Despite federal and state laws, Friends Fiduciary said, there are gaps in what Comcast — one of the nation's largest political spenders in Washington — has to disclose about its lobbying, and expenditures either go unreported or the information is difficult for shareholders to find.

"This proposal has been submitted repeatedly and has been overwhelmingly rejected by the shareholders each time," Comcast spokesman John Demming said Friday. The company said in a regulatory filing with the Securities and Exchange Commission that much of the information Friends Fiduciary would like it to disclose is already publicly available or could compromise its competitive position.

Friends Fiduciary, a nonprofit with headquarters on the 1600 block of Arch Street, manages about $400 million for Quaker meetings, schools, and retirement communities in a manner consistent with Quaker values.
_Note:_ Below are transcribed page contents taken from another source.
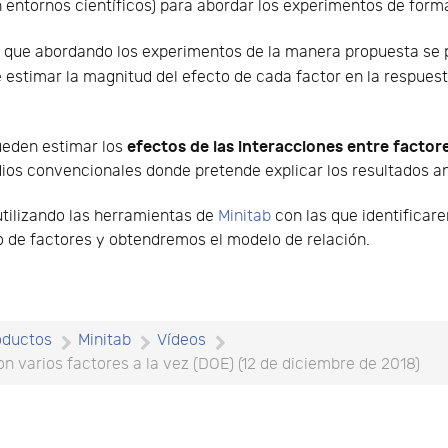
en entornos científicos) para abordar los experimentos de form
n que abordando los experimentos de la manera propuesta se
e estimar la magnitud del efecto de cada factor en la respues
efectos de las interacciones entre factor
pueden estimar los
os convencionales donde pretende explicar los resultados an
tilizando las herramientas de
Minitab
con las que identificare
o de factores y obtendremos el modelo de relación.
oductos
Minitab
Vídeos
 varios factores a la vez (DOE) (12 de diciembre de 2018)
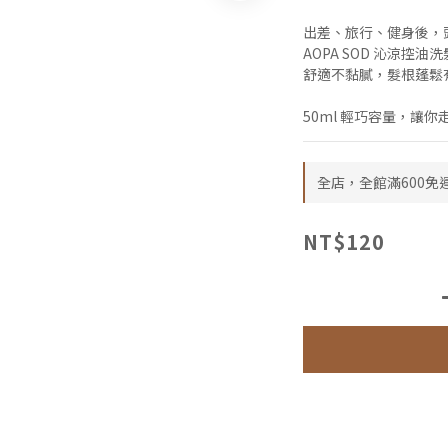
出差、旅行、健身後，
AOPA SOD 沁涼
舒適不黏膩，髮根蓬鬆
50ml 輕巧容量，讓
全店，全館滿600免
NT$120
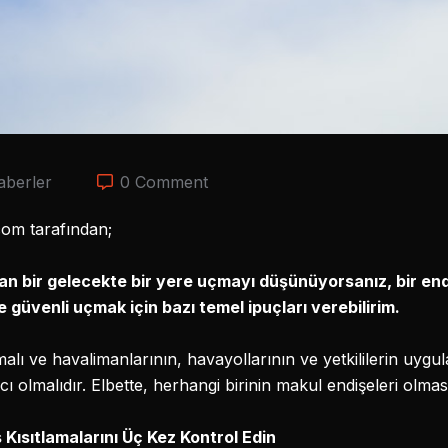
aberler
0 Comment
m tarafından;
n bir gelecekte bir yere uçmayı düşünüyorsanız, bir end
güvenli uçmak için bazı temel ipuçları verebilirim.
lı ve havalimanlarının, havayollarının ve yetkililerin uygu
ı olmalıdır. Elbette, herhangi birinin makul endişeleri olması
 Kısıtlamalarını Üç Kez Kontrol Edin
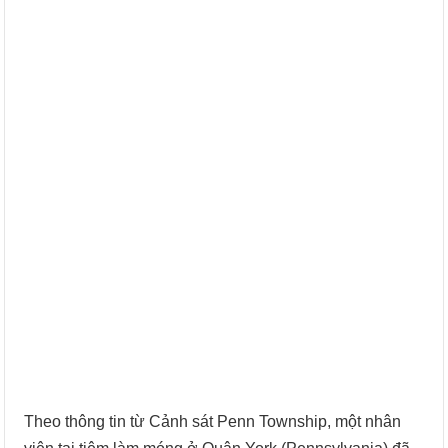
Theo thông tin từ Cảnh sát Penn Township, một nhân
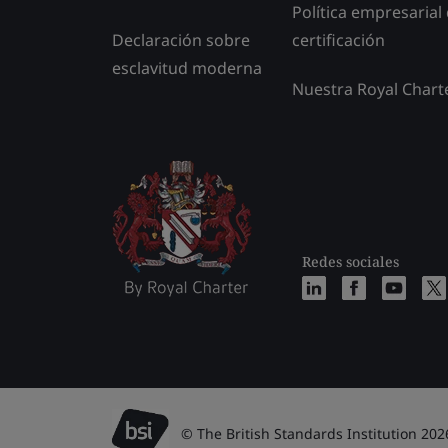
Política empresarial
Declaración sobre
certificación
esclavitud moderna
Nuestra Royal Chart
Redes sociales
© The British Standards Institution 202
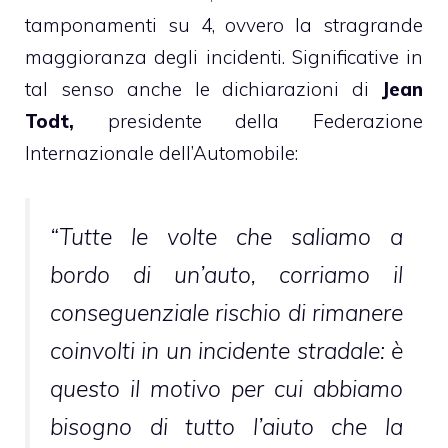
tamponamenti su 4, ovvero la stragrande
maggioranza degli incidenti. Significative in
tal senso anche le dichiarazioni di
Jean
Todt,
presidente della Federazione
Internazionale dell’Automobile:
“Tutte le volte che saliamo a
bordo di un’auto, corriamo il
conseguenziale rischio di rimanere
coinvolti in un incidente stradale: è
questo il motivo per cui abbiamo
bisogno di tutto l’aiuto che la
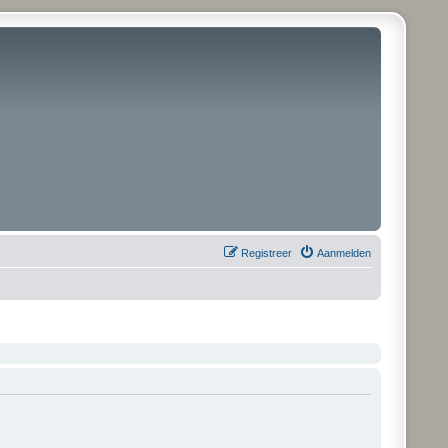
Registreer
Aanmelden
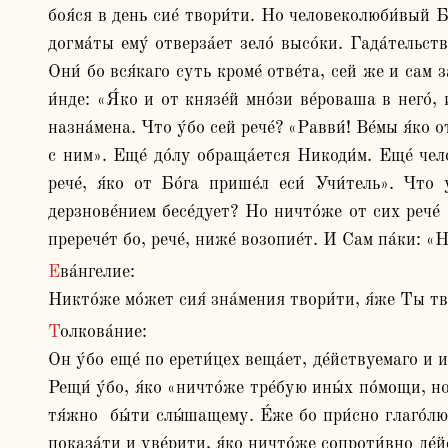
боя́ся в день сие́ твори́ти. Но человеколюби́вый Бог
догма́ты ему́ отверза́ет зело́ высо́ки. Гада́тельств
Они́ бо вся́каго суть кроме́ отве́та, сей же и сам за
и́нде: «Я́ко и от князе́й мно́зи ве́роваша в него́
назна́мена. Что у́бо сей рече́? «Равви́! Ве́мы я́ко 
с ним». Еще́ до́лу обраща́ется Никоди́м. Еще́ чело
рече́, я́ко от Бо́га прише́л еси́ Учи́тель». Чт
дерзнове́нием бесе́дует? Но ничто́же от сих рече́ 
пререче́т бо, рече́, ниже́ возопие́т. И Сам па́ки: «Н
Ева́нгелие:

Никто́же мо́жет сия́ зна́мения твори́ти, я́же Ты тв
Толкова́ние:

Он у́бо еще́ по ерети́цех веща́ет, де́йствуемаго и 
Рещи́ у́бо, я́ко «ничто́же тре́бую ины́х по́мощи, н
тя́жно  бы́ти слы́шащему. Е́же бо при́сно глаго́лю, 
показа́ти и уве́рити, я́ко ничто́же сопроти́вно де́йс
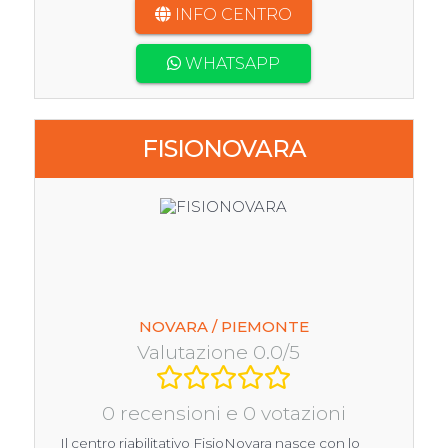
INFO CENTRO
WHATSAPP
FISIONOVARA
NOVARA / PIEMONTE
Valutazione 0.0/5
0 recensioni e 0 votazioni
Il centro riabilitativo FisioNovara nasce con lo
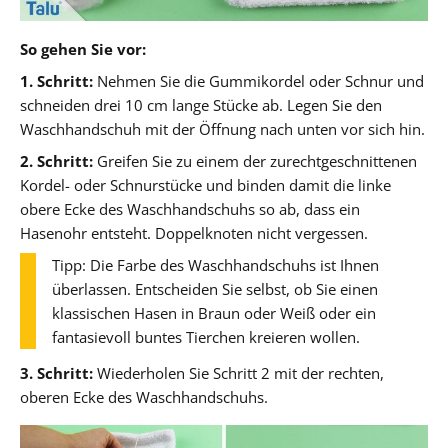
So gehen Sie vor:
1. Schritt:
Nehmen Sie die Gummikordel oder Schnur und
schneiden drei 10 cm lange Stücke ab. Legen Sie den
Waschhandschuh mit der Öffnung nach unten vor sich hin.
2. Schritt:
Greifen Sie zu einem der zurechtgeschnittenen
Kordel- oder Schnurstücke und binden damit die linke
obere Ecke des Waschhandschuhs so ab, dass ein
Hasenohr entsteht. Doppelknoten nicht vergessen.
Tipp: Die Farbe des Waschhandschuhs ist Ihnen
überlassen. Entscheiden Sie selbst, ob Sie einen
klassischen Hasen in Braun oder Weiß oder ein
fantasievoll buntes Tierchen kreieren wollen.
3. Schritt:
Wiederholen Sie Schritt 2 mit der rechten,
oberen Ecke des Waschhandschuhs.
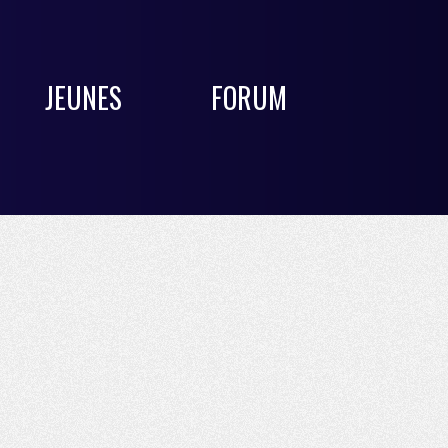
JEUNES
FORUM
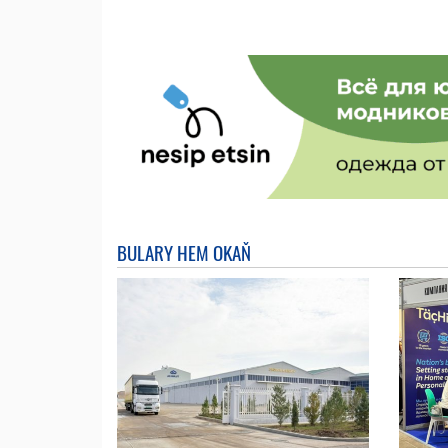
BULARY HEM OKAŇ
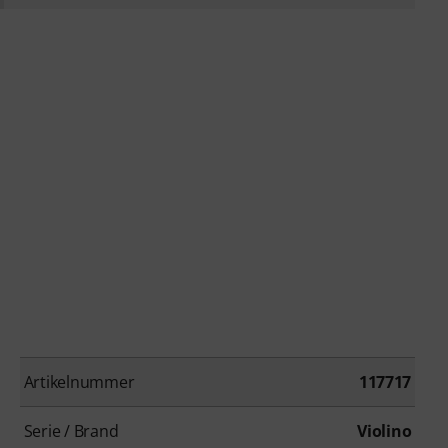
Artikelnummer
117717
Serie / Brand
Violino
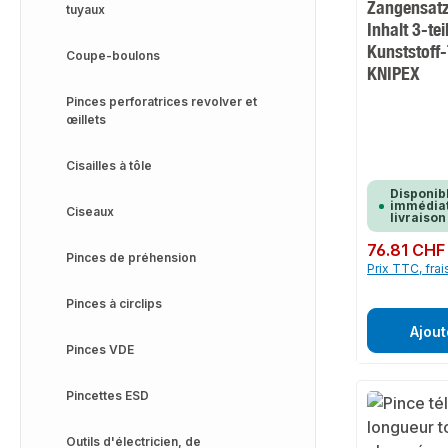
Zangensatz
tuyaux
Inhalt 3-tei
Kunststoff-
Coupe-boulons
KNIPEX
Pinces perforatrices revolver et
œillets
Cisailles à tôle
Disponib
immédiat
Ciseaux
livraison
Prix régulier :
76.81 CHF
Pinces de préhension
Prix TTC, frai
Pinces à circlips
Ajout
Pinces VDE
Pincettes ESD
Outils d'électricien, de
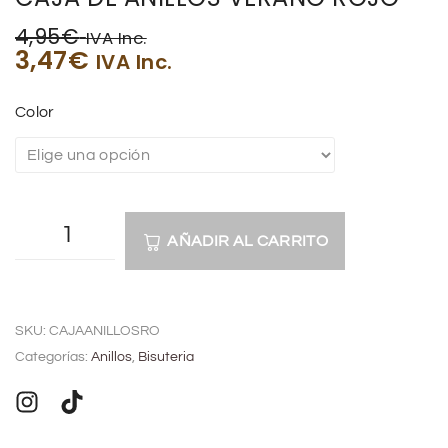
4,95
€
IVA Inc.
3,47
€
IVA Inc.
Color
AÑADIR AL CARRITO
A
l
SKU:
CAJAANILLOSRO
t
Categorías:
Anillos
,
Bisuteria
e
r
n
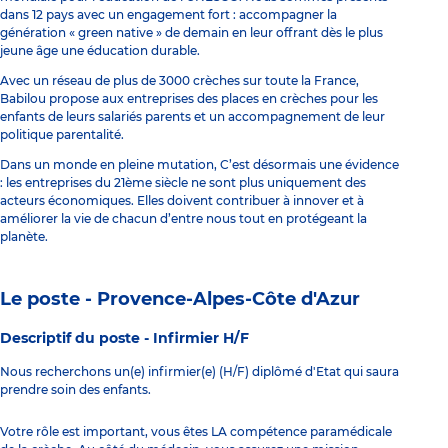
dans 12 pays avec un engagement fort : accompagner la
génération « green native » de demain en leur offrant dès le plus
jeune âge une éducation durable.
Avec un réseau de plus de 3000 crèches sur toute la France,
Babilou propose aux entreprises des places en crèches pour les
enfants de leurs salariés parents et un accompagnement de leur
politique parentalité.
Dans un monde en pleine mutation, C’est désormais une évidence
: les entreprises du 21ème siècle ne sont plus uniquement des
acteurs économiques. Elles doivent contribuer à innover et à
améliorer la vie de chacun d’entre nous tout en protégeant la
planète.
Le poste - Provence-Alpes-Côte d'Azur
Descriptif du poste -
Infirmier H/F
Nous recherchons un(e) infirmier(e) (H/F) diplômé d'Etat qui saura
prendre soin des enfants.
Votre rôle est important, vous êtes LA compétence paramédicale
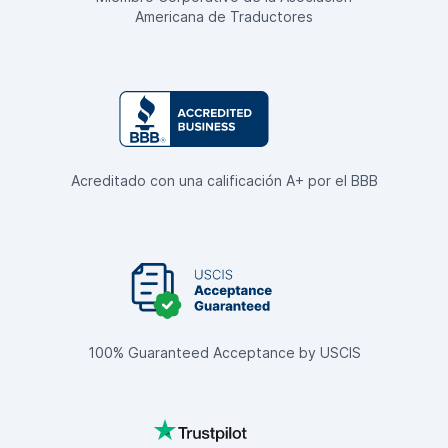
Americana de Traductores
Acreditado con una calificación A+ por el BBB
100% Guaranteed Acceptance by USCIS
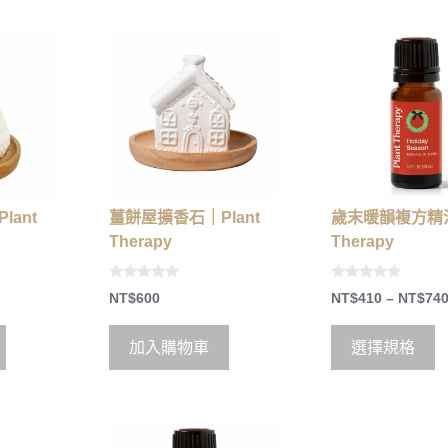
ant
薑餅屋擴香石｜Plant
歲末暖韻複方精油
Therapy
Therapy
0
0
NT$
600
NT$
410
–
NT$
74
o
o
u
u
t
t
o
o
加入購物車
選擇規格
f
f
5
5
It has backed the shareholders' resolution in the past but has been more assertive this year, meeting with Comcast officials and posting a 2,300-word letter on the SEC website.

In the letter, which went live Friday, the group said Comcast spent $30 million on lobbying at the federal level, the 12th-highest among companies.

The letter also noted that a recent study indicated that Comcast spent $7 million in state-level lobbying between 2012 and 2015 in six states with good disclosure rules, making it the No. 5 overall spender. Pennsylvania was not one of the six states, but New Jersey was.

"Comcast's spending at the state level is clearly significant, but because state-level lobbying-disclosure requirements are often cursory, investors have no idea how much the company is spending in 22 states and only a murky picture in others," Friends Fiduciary said in the letter, reviewed by the Inquirer and Philly.com.

Other groups advocating for socially conscious investing that joined the shareholders resolution are Walden Asset Management, the Benedictine Sisters of Mount St. Scholastica, the Missionary Oblates of Mary Immaculata, and the Sisters of the Order of St. Dominic of Grand Rapids.

Comcast, which owns the NBCUniversal entertainment conglomerate, is recommending that shareholders vote against the proposal.

The company said that the political spending information is "generally publicly available in appropriate detail," and that "implementing the proposal would require us to incur unnecessary expense, would divert management attention away from our primary business activities, and would raise potential competitive concerns."